Data:
━━━━━━

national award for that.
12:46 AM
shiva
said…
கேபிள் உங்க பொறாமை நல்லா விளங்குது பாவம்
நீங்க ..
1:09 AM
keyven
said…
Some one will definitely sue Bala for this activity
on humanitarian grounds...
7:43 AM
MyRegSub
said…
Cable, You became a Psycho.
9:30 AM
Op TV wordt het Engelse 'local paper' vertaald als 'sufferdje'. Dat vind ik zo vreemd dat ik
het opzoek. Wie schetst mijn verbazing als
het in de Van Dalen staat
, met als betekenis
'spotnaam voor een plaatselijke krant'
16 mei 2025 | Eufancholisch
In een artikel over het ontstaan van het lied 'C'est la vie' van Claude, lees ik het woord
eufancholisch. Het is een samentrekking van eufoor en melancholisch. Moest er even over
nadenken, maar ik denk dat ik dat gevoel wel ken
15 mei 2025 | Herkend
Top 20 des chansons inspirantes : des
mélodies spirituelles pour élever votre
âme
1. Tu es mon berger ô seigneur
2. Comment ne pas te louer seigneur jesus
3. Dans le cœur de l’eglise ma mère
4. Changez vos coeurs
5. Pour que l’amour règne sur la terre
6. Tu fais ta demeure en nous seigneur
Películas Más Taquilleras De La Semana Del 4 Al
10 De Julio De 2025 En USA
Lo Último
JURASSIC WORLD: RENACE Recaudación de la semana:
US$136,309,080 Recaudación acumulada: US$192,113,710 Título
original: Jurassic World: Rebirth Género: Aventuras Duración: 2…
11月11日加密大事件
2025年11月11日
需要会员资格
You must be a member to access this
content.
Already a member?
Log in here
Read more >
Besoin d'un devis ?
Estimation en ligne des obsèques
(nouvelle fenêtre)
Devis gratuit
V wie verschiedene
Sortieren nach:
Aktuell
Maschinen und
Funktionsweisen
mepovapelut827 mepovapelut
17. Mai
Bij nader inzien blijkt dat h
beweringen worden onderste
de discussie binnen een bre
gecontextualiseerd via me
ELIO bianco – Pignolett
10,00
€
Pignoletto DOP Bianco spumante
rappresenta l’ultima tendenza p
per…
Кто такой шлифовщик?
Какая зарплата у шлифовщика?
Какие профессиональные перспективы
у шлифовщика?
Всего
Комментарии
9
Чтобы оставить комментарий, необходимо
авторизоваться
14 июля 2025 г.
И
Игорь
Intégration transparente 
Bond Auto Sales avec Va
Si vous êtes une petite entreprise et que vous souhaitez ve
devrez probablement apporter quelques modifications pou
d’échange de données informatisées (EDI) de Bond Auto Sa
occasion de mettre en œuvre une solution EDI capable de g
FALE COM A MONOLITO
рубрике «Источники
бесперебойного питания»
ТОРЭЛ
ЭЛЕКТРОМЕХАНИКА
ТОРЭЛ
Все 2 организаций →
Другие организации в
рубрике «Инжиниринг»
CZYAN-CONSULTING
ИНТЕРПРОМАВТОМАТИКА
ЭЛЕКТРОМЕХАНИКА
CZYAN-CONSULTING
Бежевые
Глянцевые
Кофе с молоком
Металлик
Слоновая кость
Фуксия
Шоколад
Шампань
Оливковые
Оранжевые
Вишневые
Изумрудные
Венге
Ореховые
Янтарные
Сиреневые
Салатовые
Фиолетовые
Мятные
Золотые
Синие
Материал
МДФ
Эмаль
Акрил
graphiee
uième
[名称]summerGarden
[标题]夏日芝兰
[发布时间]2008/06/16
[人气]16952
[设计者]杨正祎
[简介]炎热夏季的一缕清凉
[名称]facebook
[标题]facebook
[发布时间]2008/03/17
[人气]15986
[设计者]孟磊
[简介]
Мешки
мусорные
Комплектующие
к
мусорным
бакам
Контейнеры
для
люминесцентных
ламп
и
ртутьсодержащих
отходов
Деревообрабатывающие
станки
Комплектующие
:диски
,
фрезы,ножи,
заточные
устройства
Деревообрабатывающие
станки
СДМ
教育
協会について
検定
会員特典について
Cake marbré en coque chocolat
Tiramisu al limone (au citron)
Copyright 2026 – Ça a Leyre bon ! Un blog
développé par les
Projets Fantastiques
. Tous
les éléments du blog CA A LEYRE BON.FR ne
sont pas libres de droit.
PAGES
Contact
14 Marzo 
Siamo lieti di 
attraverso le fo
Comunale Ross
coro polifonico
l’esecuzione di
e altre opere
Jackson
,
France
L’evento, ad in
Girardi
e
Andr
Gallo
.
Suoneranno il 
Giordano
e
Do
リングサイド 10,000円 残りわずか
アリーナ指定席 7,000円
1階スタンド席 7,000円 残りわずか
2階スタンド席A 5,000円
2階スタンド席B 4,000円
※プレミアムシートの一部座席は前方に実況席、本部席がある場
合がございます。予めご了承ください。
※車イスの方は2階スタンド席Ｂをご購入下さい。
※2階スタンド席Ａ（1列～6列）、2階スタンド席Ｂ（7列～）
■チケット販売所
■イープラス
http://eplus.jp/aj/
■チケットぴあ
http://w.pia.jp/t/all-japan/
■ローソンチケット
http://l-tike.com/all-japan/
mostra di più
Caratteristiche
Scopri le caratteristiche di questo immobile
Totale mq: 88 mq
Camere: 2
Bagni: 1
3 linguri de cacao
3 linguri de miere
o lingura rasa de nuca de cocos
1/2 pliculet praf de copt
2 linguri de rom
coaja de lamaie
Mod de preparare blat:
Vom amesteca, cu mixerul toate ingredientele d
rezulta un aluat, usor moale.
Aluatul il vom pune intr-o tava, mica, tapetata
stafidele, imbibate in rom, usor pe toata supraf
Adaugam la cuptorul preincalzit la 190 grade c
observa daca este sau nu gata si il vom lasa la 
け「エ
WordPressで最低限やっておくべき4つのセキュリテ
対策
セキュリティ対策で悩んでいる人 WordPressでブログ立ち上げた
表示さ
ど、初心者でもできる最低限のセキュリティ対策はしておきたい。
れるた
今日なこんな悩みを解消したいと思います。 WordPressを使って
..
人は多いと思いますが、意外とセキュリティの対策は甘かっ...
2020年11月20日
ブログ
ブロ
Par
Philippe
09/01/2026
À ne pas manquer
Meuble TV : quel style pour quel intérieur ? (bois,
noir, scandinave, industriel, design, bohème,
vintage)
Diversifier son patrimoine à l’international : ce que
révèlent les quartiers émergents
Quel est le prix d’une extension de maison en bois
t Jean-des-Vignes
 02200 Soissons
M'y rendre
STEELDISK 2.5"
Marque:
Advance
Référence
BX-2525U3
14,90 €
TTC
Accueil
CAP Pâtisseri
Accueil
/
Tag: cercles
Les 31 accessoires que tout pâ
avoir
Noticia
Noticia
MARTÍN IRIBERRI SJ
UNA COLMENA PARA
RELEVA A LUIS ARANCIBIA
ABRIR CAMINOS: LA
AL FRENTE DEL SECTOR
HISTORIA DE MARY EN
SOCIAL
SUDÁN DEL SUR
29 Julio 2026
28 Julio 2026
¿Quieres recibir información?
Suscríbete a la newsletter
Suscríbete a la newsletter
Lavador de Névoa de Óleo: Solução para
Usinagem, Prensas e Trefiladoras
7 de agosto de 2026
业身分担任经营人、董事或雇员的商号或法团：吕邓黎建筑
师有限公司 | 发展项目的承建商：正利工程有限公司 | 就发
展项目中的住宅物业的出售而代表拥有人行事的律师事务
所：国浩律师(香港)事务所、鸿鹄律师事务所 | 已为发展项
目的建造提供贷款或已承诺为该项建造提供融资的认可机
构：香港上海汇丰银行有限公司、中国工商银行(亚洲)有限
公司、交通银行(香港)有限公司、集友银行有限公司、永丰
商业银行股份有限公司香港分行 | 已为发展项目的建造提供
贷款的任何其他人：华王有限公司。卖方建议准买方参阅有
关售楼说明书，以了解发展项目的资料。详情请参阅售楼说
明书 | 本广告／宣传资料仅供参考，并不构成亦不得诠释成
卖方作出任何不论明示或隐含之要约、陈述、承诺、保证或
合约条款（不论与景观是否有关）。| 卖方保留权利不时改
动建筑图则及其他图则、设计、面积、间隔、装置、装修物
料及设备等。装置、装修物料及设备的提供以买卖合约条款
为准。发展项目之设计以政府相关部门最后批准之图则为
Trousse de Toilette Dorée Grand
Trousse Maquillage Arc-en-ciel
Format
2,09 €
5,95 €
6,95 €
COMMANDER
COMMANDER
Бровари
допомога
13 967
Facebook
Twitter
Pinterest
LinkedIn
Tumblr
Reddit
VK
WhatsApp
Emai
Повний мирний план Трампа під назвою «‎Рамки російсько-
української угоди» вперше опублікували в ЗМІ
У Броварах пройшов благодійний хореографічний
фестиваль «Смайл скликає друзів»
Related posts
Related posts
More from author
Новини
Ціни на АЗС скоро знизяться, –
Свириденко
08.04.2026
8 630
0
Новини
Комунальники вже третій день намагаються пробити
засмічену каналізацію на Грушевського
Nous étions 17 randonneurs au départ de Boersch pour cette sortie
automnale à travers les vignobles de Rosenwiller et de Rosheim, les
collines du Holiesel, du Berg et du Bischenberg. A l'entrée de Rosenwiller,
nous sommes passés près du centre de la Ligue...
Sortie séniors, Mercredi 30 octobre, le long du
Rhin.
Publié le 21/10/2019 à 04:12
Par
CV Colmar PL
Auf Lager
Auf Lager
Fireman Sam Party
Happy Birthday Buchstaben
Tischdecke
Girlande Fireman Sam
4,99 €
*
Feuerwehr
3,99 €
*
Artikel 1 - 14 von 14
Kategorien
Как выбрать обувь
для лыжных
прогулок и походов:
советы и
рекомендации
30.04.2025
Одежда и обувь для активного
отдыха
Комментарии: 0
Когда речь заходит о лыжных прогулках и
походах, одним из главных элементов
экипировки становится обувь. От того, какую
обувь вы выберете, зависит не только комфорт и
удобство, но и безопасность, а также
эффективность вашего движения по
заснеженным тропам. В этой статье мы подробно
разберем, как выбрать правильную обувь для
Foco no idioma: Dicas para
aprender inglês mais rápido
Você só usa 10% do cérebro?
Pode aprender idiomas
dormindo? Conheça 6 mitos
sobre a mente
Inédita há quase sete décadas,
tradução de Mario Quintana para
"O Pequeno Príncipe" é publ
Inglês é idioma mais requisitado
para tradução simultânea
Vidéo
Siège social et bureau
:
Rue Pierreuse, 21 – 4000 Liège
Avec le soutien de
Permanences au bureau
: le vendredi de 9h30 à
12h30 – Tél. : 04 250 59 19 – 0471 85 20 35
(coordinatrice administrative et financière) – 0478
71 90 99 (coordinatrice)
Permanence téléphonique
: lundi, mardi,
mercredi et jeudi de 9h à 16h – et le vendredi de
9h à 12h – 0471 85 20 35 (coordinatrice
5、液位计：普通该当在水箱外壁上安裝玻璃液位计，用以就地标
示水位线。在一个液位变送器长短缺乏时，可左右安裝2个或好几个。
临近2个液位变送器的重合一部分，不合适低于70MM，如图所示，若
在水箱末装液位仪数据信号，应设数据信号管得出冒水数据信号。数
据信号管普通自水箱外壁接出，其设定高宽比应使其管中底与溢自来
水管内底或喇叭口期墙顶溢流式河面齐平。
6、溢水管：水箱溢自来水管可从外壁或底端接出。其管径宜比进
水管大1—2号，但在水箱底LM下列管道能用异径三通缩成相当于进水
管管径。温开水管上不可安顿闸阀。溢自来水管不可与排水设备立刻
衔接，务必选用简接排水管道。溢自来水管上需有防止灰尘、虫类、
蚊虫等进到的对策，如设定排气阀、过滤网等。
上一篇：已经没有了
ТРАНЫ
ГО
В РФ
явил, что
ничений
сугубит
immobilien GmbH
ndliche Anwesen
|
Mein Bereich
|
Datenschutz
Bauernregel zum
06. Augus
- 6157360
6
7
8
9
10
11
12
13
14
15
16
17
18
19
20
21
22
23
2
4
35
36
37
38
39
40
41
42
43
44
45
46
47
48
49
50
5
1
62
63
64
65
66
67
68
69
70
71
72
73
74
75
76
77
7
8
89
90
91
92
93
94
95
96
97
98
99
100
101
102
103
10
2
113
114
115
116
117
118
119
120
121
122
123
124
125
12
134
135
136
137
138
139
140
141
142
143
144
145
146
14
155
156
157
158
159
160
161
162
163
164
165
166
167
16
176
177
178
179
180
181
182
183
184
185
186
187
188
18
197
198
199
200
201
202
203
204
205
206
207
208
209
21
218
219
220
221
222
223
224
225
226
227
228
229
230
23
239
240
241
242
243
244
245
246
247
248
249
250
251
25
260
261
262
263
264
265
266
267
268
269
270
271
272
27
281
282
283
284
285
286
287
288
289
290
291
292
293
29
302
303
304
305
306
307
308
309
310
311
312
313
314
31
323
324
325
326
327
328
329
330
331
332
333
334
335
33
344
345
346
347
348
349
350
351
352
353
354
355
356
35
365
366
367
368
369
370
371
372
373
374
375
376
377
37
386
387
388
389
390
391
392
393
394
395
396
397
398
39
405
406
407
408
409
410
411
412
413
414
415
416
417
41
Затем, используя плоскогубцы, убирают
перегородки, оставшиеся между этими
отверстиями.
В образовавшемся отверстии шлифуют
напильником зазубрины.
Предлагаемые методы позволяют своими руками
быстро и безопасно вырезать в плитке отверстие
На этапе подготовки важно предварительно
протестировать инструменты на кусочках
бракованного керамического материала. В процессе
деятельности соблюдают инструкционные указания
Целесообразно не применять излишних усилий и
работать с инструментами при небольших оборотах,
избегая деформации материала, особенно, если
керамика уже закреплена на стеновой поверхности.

━━━━━━

About this exercise:
From the line containing "衔接，务必选用简接排水管道。溢自来水管上需有防止灰尘、虫类、" to the final line of the data above, transcribe every line exactly and nothing more.

Output for this task:
衔接，务必选用简接排水管道。溢自来水管上需有防止灰尘、虫类、
蚊虫等进到的对策，如设定排气阀、过滤网等。
上一篇：已经没有了
ТРАНЫ
ГО
В РФ
явил, что
ничений
сугубит
immobilien GmbH
ndliche Anwesen
|
Mein Bereich
|
Datenschutz
Bauernregel zum
06. Augus
- 6157360
6
7
8
9
10
11
12
13
14
15
16
17
18
19
20
21
22
23
2
4
35
36
37
38
39
40
41
42
43
44
45
46
47
48
49
50
5
1
62
63
64
65
66
67
68
69
70
71
72
73
74
75
76
77
7
8
89
90
91
92
93
94
95
96
97
98
99
100
101
102
103
10
2
113
114
115
116
117
118
119
120
121
122
123
124
125
12
134
135
136
137
138
139
140
141
142
143
144
145
146
14
155
156
157
158
159
160
161
162
163
164
165
166
167
16
176
177
178
179
180
181
182
183
184
185
186
187
188
18
197
198
199
200
201
202
203
204
205
206
207
208
209
21
218
219
220
221
222
223
224
225
226
227
228
229
230
23
239
240
241
242
243
244
245
246
247
248
249
250
251
25
260
261
262
263
264
265
266
267
268
269
270
271
272
27
281
282
283
284
285
286
287
288
289
290
291
292
293
29
302
303
304
305
306
307
308
309
310
311
312
313
314
31
323
324
325
326
327
328
329
330
331
332
333
334
335
33
344
345
346
347
348
349
350
351
352
353
354
355
356
35
365
366
367
368
369
370
371
372
373
374
375
376
377
37
386
387
388
389
390
391
392
393
394
395
396
397
398
39
405
406
407
408
409
410
411
412
413
414
415
416
417
41
Затем, используя плоскогубцы, убирают
перегородки, оставшиеся между этими
отверстиями.
В образовавшемся отверстии шлифуют
напильником зазубрины.
Предлагаемые методы позволяют своими руками
быстро и безопасно вырезать в плитке отверстие
На этапе подготовки важно предварительно
протестировать инструменты на кусочках
бракованного керамического материала. В процессе
деятельности соблюдают инструкционные указания
Целесообразно не применять излишних усилий и
работать с инструментами при небольших оборотах,
избегая деформации материала, особенно, если
керамика уже закреплена на стеновой поверхности.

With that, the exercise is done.